The TGA is not responsible for goods that don’t purport to have health benefits, like junk food, alcohol or beauty products.
“This only relates to therapeutic goods which are those that are advertised as being for therapeutic use – that’s treating an injury, treating illness or importantly in this climate, preventing illness,” explains Suzy Madar, a partner at law firm King and Wood Mallesons.
“There are a few other ones that don’t fall into those categories that do have a therapeutic use like sunscreen, tampons, disinfectants.”
The TGA has been working on this for some time and seems to have been influenced by a concern about advertising that played on fear during the COVID pandemic, explains Madar.
Jessy Marshall is among those arguing against the inclusion of sunscreen in the new ban.
“Logic tells me we should have more influence and promotion of SPF use, not less,” says Marshall, whose clients include skincare brands, Bangn Body, Naked Sundays, tbh Skincare, and RAWKANVAS.
“I find it upsetting to hear that some of our brands will be affected by this. They’ve done the right thing and spent the money and time to get approved, surely products shouldn’t be penalised for this.”
Dr Ian Musgrave, a senior lecturer in the Faculty of Medicine, says strict rules are sadly necessary.
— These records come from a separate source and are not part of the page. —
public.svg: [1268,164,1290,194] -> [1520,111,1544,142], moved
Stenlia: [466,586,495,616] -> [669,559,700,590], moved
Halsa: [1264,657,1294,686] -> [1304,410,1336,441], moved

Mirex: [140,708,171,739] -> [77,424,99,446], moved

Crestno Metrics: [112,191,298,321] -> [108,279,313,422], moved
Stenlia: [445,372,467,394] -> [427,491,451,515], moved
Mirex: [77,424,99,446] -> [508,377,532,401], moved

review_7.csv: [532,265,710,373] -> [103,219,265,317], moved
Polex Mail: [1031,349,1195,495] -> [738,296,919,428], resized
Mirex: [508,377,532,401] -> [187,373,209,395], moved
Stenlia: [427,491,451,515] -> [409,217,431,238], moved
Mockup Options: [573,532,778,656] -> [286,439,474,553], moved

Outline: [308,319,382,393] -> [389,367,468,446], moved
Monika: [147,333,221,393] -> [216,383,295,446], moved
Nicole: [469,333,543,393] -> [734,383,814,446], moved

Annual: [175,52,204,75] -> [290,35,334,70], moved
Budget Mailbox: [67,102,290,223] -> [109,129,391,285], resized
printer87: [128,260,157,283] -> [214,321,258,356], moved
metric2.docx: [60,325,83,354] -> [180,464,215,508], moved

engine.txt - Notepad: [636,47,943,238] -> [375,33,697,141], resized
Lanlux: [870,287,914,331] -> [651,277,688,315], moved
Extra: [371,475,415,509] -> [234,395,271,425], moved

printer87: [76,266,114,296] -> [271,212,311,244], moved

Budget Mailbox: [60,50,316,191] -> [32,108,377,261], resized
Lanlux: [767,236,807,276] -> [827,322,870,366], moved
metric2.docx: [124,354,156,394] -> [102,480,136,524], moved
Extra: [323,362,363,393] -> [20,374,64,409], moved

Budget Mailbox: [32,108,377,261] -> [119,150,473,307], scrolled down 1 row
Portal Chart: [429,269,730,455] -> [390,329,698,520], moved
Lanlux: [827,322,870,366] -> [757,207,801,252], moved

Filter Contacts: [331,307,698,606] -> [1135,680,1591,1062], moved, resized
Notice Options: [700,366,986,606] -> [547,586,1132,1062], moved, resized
“While this may seem heavy-handed, advertising therapeutics, even ones as innocuous as sunscreen, requires high ethical standards,” Musgrave says.
It is not the only contentious issue. “Whether a product is therapeutic or cosmetic is murky territory. For example, a product used as a skin treatment might be a cosmetic, but as soon as it is marketed for acne, for example, then there’s a risk the product is a therapeutic good,” Madar explains. “It depends on what the advertising claims the product is to be used for. That’s something we give a lot of advice on because the distinction is difficult to make in some instances. ”
Madar doesn’t believe manufacturers will stop seeking TGA approval so that influencers can continue to make first-person claims as there are serious penalties for promoting a therapeutic product that is not registered.
As influencers transition to the new code by June 30 and revise their marketing strategies, we are likely to see fewer bogus reviews and promotions, at least in the health space.
“Influencers will be used more for more brand endorsement,” Madar predicts. “There’s a bit of a grey area between endorsement and testimonial. I think the TGA will be very keen though to make sure people stay on the right side of that.”